Biden admin demands Congress pass continuing budget resolution including Ukraine funding

"That’s why we are making the case to the Congress that we should see additional funding."

Hannah Nightingale Washington DC

During a Thursday White House press briefing, National Security Advisor Jake Sullivan said that additional funding will continue to be needed for the war in Ukraine. This is in addition to the sums already given, and the $24 billion President Biden is looking to authorize this week.

Sullivan revealed that the US has provided roughly $47 billion in military assistance, around $1.5 billion per month in direct budget support, and around $10 billion in humanitarian assistance.
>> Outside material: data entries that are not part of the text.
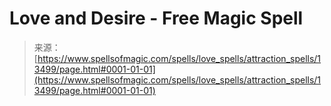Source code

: <!--yml
category: 未分类
date: 2024-06-12 18:51:58
-->

# Love and Desire - Free Magic Spell

> 来源：[https://www.spellsofmagic.com/spells/love_spells/attraction_spells/13499/page.html#0001-01-01](https://www.spellsofmagic.com/spells/love_spells/attraction_spells/13499/page.html#0001-01-01)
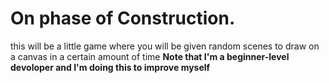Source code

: # On phase of Construction.
this will be a little game where you will be given random scenes to draw on a canvas in a certain amount of time 
**Note that I'm a beginner-level devoloper and I'm doing this to improve myself**
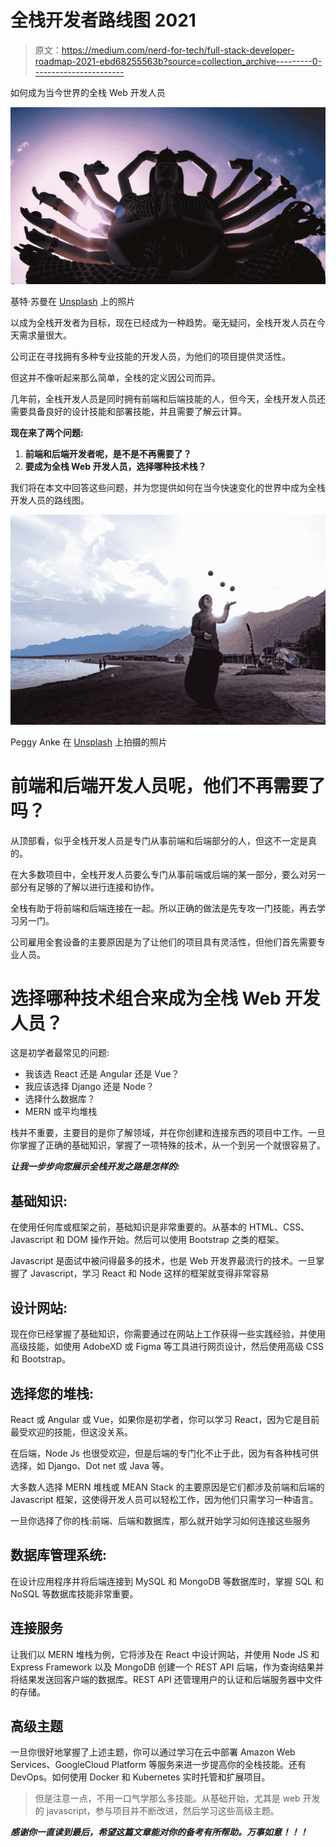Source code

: # 全栈开发者路线图 2021

> 原文：<https://medium.com/nerd-for-tech/full-stack-developer-roadmap-2021-ebd68255563b?source=collection_archive---------0----------------------->

如何成为当今世界的全栈 Web 开发人员

![](img/76e09552a1b618a0d92f2c3f1d9da4f9.png)

基特·苏曼在 [Unsplash](https://unsplash.com?utm_source=medium&utm_medium=referral) 上的照片

以成为全栈开发者为目标，现在已经成为一种趋势。毫无疑问，全栈开发人员在今天需求量很大。

公司正在寻找拥有多种专业技能的开发人员，为他们的项目提供灵活性。

但这并不像听起来那么简单，全栈的定义因公司而异。

几年前，全栈开发人员是同时拥有前端和后端技能的人，但今天，全栈开发人员还需要具备良好的设计技能和部署技能，并且需要了解云计算。

**现在来了两个问题:**

1.  **前端和后端开发者呢，是不是不再需要了？**
2.  **要成为全栈 Web 开发人员，选择哪种技术栈？**

我们将在本文中回答这些问题，并为您提供如何在当今快速变化的世界中成为全栈开发人员的路线图。

![](img/635bb5c2a2de5e76ad35e2f9d9d2a096.png)

Peggy Anke 在 [Unsplash](https://unsplash.com?utm_source=medium&utm_medium=referral) 上拍摄的照片

# 前端和后端开发人员呢，他们不再需要了吗？

从顶部看，似乎全栈开发人员是专门从事前端和后端部分的人，但这不一定是真的。

在大多数项目中，全栈开发人员要么专门从事前端或后端的某一部分，要么对另一部分有足够的了解以进行连接和协作。

全栈有助于将前端和后端连接在一起。所以正确的做法是先专攻一门技能，再去学习另一门。

公司雇用全套设备的主要原因是为了让他们的项目具有灵活性，但他们首先需要专业人员。

# 选择哪种技术组合来成为全栈 Web 开发人员？

这是初学者最常见的问题:

*   我该选 React 还是 Angular 还是 Vue？
*   我应该选择 Django 还是 Node？
*   选择什么数据库？
*   MERN 或平均堆栈

栈并不重要，主要目的是你了解领域，并在你创建和连接东西的项目中工作。一旦你掌握了正确的基础知识，掌握了一项特殊的技术，从一个到另一个就很容易了。

***让我一步步向您展示全栈开发之路是怎样的:***

## 基础知识:

在使用任何库或框架之前，基础知识是非常重要的。从基本的 HTML、CSS、Javascript 和 DOM 操作开始。然后可以使用 Bootstrap 之类的框架。

Javascript 是面试中被问得最多的技术，也是 Web 开发界最流行的技术。一旦掌握了 Javascript，学习 React 和 Node 这样的框架就变得非常容易

## 设计网站:

现在你已经掌握了基础知识，你需要通过在网站上工作获得一些实践经验，并使用高级技能，如使用 AdobeXD 或 Figma 等工具进行网页设计，然后使用高级 CSS 和 Bootstrap。

## 选择您的堆栈:

React 或 Angular 或 Vue，如果你是初学者，你可以学习 React，因为它是目前最受欢迎的技能，但这没关系。

在后端，Node Js 也很受欢迎，但是后端的专门化不止于此，因为有各种栈可供选择，如 Django、Dot net 或 Java 等。

大多数人选择 MERN 堆栈或 MEAN Stack 的主要原因是它们都涉及前端和后端的 Javascript 框架，这使得开发人员可以轻松工作，因为他们只需学习一种语言。

一旦你选择了你的栈:前端、后端和数据库，那么就开始学习如何连接这些服务

## 数据库管理系统:

在设计应用程序并将后端连接到 MySQL 和 MongoDB 等数据库时，掌握 SQL 和 NoSQL 等数据库技能非常重要。

## 连接服务

让我们以 MERN 堆栈为例，它将涉及在 React 中设计网站，并使用 Node JS 和 Express Framework 以及 MongoDB 创建一个 REST API 后端，作为查询结果并将结果发送回客户端的数据库。REST API 还管理用户的认证和后端服务器中文件的存储。

## 高级主题

一旦你很好地掌握了上述主题，你可以通过学习在云中部署 Amazon Web Services、GoogleCloud Platform 等服务来进一步提高你的全栈技能。还有 DevOps。如何使用 Docker 和 Kubernetes 实时托管和扩展项目。

> 但是注意一点，不用一口气学那么多技能。从基础开始，尤其是 web 开发的 javascript，参与项目并不断改进，然后学习这些高级主题。

***感谢你一直读到最后，希望这篇文章能对你的备考有所帮助。万事如意！！！***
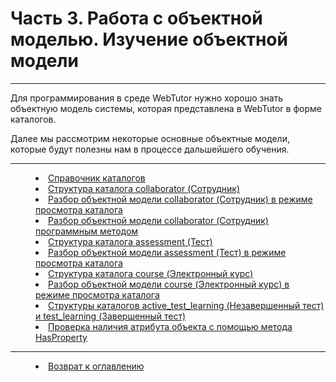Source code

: # Часть 3. Работа с объектной моделью. Изучение объектной модели
***

Для программирования в среде WebTutor нужно хорошо знать объектную модель системы, которая представлена в WebTutor в форме каталогов.


Далее мы рассмотрим некоторые основные объектные модели, которые будут полезны нам в процессе дальшейшего обучения.

---


<dd><li> <a href="catalogs.md"> Справочник каталогов</a></dd>
<dd><li> <a href="collaborator.md"> Структура каталога collaborator (Сотрудник)</a></dd>
<dd><li> <a href="collaborator1.md"> Разбор объектной модели collaborator (Сотрудник) в режиме просмотра каталога</a></dd>
<dd><li> <a href="collaborator2.md"> Разбор объектной модели collaborator (Сотрудник) программным методом</a></dd>
<dd><li> <a href="assessment.md"> Структура каталога assessment (Тест)</a></dd>
<dd><li> <a href="assessment1.md"> Разбор объектной модели assessment (Тест) в режиме просмотра каталога</a></dd>
<dd><li> <a href="course.md"> Структура каталога course (Электронный курс)</a></dd>
<dd><li> <a href="course1.md"> Разбор объектной модели course (Электронный курс) в режиме просмотра каталога</a></dd>
<dd><li> <a href="other_catalogs1.md"> Структуры каталогов active_test_learning (Незавершенный тест) и test_learning (Завершенный тест)</a></dd>

<dd><li> <a href="hasproperty.md"> Проверка наличия атрибута объекта с помощью метода HasProperty</a></dd>
 


***



<dd><li> <a href="README.md"> Возврат к оглавлению</a></dd> 

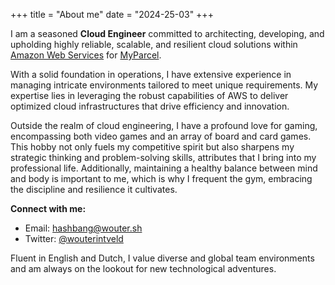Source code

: +++
title = "About me"
date = "2024-25-03"
+++

I am a seasoned **Cloud Engineer** committed to architecting, developing, and upholding highly reliable, scalable, and resilient cloud solutions within [Amazon Web Services](https://aws.amazon.com/) for [MyParcel](https://www.myparcel.nl).

With a solid foundation in operations, I have extensive experience in managing intricate environments tailored to meet unique requirements. My expertise lies in leveraging the robust capabilities of AWS to deliver optimized cloud infrastructures that drive efficiency and innovation.

Outside the realm of cloud engineering, I have a profound love for gaming, encompassing both video games and an array of board and card games. This hobby not only fuels my competitive spirit but also sharpens my strategic thinking and problem-solving skills, attributes that I bring into my professional life. Additionally, maintaining a healthy balance between mind and body is important to me, which is why I frequent the gym, embracing the discipline and resilience it cultivates.

**Connect with me:**

- Email: [hashbang@wouter.sh](mailto:hashbang@wouter.sh)
- Twitter: [@wouterintveld](https://twitter.com/wouterintveld)

Fluent in English and Dutch, I value diverse and global team environments and am always on the lookout for new technological adventures.
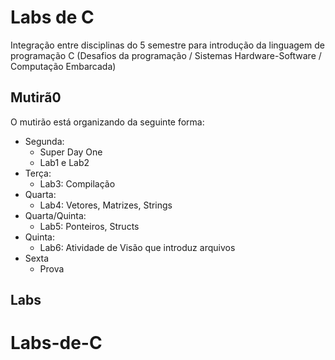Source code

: # Labs de C

Integração entre disciplinas do 5 semestre para introdução da linguagem de programação C (Desafios da programação / Sistemas Hardware-Software / Computação Embarcada)

## Mutirã0

O mutirão está organizando da seguinte forma:

- Segunda:
    - Super Day One
    - Lab1 e Lab2
- Terça:
    - Lab3: Compilação
- Quarta:
    - Lab4: Vetores, Matrizes, Strings
- Quarta/Quinta:
    - Lab5: Ponteiros, Structs
- Quinta:
    - Lab6: Atividade de Visão que introduz arquivos
- Sexta
    - Prova

## Labs



# Labs-de-C
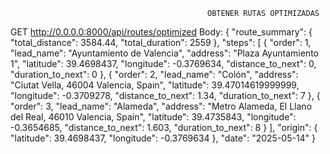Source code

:                                                 OBTENER RUTAS OPTIMIZADAS

GET http://0.0.0.0:8000/api/routes/optimized
    Body:
        {
            "route_summary": {
                "total_distance": 3584.44,
                "total_duration": 2559
            },
            "steps": [
                {
                    "order": 1,
                    "lead_name": "Ayuntamiento de Valencia",
                    "address": "Plaza Ayuntamiento 1",
                    "latitude": 39.4698437,
                    "longitude": -0.3769634,
                    "distance_to_next": 0,
                    "duration_to_next": 0
                },
                {
                    "order": 2,
                    "lead_name": "Colón",
                    "address": "Ciutat Vella, 46004 Valencia, Spain",
                    "latitude": 39.47014619999999,
                    "longitude": -0.3709278,
                    "distance_to_next": 1.34,
                    "duration_to_next": 7
                },
                {
                    "order": 3,
                    "lead_name": "Alameda",
                    "address": "Metro Alameda, El Llano del Real, 46010 Valencia, Spain",
                    "latitude": 39.4735843,
                    "longitude": -0.3654685,
                    "distance_to_next": 1.603,
                    "duration_to_next": 8
                }
            ],
            "origin": {
                "latitude": 39.4698437,
                "longitude": -0.3769634
            },
            "date": "2025-05-14"
        }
Speaking in regard to the looming government shutdown, Sullivan said "we will want to see additional funding for Ukraine after the end of the fiscal year, so after September 30, meaning that we would like additional resources from the Congress on October 1 to ensure that there’s no disruption in the supply of funding." The government will shut down if Congress does not come to an agreement on a continuing budget resolution by September 30. Republicans in both the House and the Senate have said that they will not agree to a CR that includes further funding for Ukraine.

One reporter asked whether there would be a disruption, to which Sullivan said, "there’s a sliding scale of disruption, but the day after the funds lapse or run out at the end of the fiscal year, there would be a break if we do not get the funding starting October 1." Senator Lindsay Graham has said that he's concerned for the future of Ukraine if the US does not continue funding the war.

"That’s why we are making the case to the Congress that we should see additional funding."

Reading out his notes at the beginning of the press conference, Sullivan said Biden "will announce a new package of military assistance today that includes significant air defense capabilities to help Ukraine protect its people," coming as Ukrainian President Zelensky is visiting the nation’s capital.

"Jake, what are you telling congressional leaders about how much more aid is needed to ensure Ukraine can win the war, not just the state of the war? What timeline are you sharing with them?" one reporter asked.

Sullivan said the Biden administration has put forward a proposal and "we’ve actually laid out in some detail every element of assistance that we believe is necessary to get us to the end of this year," as well as what next year would look like in terms of economic, military, and humanitarian support.

"War is inherently unpredictable, of course, so I can’t look you in the eye and I certainly can’t look them in the eye and predict exactly what’s going to happen on exactly what timetable, and therefore, we need to have a degree of flexibility and adaptability in our approach as we have since the beginning of this conflict."